» **Istruzioni del compito**: Per favore, indica quale componimento il brano su Pino Guarraci definisce il più significativo.

Pino Guarraci è un poeta che bisogna leggere con attenzione, soprattutto quando parla in versi delle nostre tradizioni e delle leggende, quando ritrae certi ragazzi di Ortigia o quando rifà in versi siciliani la storia degli eroi dell’Iliade. A volte il carattere di ragazzo esce fuori con le speranze, mentre spesso l’uomo di oggi, duro e cinico, legato a una realtà ottenebrante e incivile, avanza prepotente per svegliare quello sciocco ragazzo di ieri che non è più degno di continuare a sperare. Ma l’uomo di oggi, il Guarraci degli anni Novanta, non spera più nei miracoli di chi ha cercato di distruggere perfino la sua stessa immagine. Il Guarraci di oggi confida solo in quel Dio a cui da più di dieci anni ha dedicato la sua esistenza, il Dio che gli dà la forza di sopravvivere e che gli ha ispirato il componimento più significativo, quel “Dies Irae”, che rappresenta l’amorevole omaggio di un figlio verso il Padre. Guarraci è tutto qui, in questo mio ritratto scritto di getto sopra un foglio di carta che rappresenta tutta la nostra rabbia repressa. Non c’è niente di arcano da scoprire in lui. E’ l’uomo più semplice e onesto da conoscere e stimare, da capire ed amare. Il suo, in poche parole, è lo stesso mio ritratto morale.

» **Dati forniti**:
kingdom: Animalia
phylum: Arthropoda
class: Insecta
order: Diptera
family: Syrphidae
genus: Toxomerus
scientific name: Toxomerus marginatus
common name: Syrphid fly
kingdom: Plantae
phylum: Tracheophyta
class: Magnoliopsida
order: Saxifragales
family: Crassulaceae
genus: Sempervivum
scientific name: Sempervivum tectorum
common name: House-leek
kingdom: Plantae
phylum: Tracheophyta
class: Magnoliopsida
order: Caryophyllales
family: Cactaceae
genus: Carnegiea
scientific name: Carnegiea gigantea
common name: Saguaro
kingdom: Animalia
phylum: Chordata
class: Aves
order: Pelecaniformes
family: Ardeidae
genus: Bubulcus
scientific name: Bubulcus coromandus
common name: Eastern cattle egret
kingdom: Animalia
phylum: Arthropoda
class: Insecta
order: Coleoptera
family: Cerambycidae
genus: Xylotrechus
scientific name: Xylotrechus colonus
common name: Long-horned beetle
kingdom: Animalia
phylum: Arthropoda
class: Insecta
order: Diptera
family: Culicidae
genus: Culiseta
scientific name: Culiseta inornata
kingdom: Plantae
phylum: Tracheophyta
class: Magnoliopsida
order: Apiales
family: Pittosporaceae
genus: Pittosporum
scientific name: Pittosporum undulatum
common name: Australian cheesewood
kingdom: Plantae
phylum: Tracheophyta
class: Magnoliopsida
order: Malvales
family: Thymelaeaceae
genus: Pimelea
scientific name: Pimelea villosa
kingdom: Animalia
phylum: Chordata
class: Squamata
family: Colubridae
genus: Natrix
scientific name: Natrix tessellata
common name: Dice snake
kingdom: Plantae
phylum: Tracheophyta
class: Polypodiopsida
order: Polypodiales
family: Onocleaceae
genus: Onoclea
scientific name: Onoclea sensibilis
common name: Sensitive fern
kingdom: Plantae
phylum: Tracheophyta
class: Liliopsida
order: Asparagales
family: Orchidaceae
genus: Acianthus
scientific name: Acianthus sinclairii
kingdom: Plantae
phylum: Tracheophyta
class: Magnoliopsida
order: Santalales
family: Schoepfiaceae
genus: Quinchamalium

» **Risultato**: Il “Dies Irae”.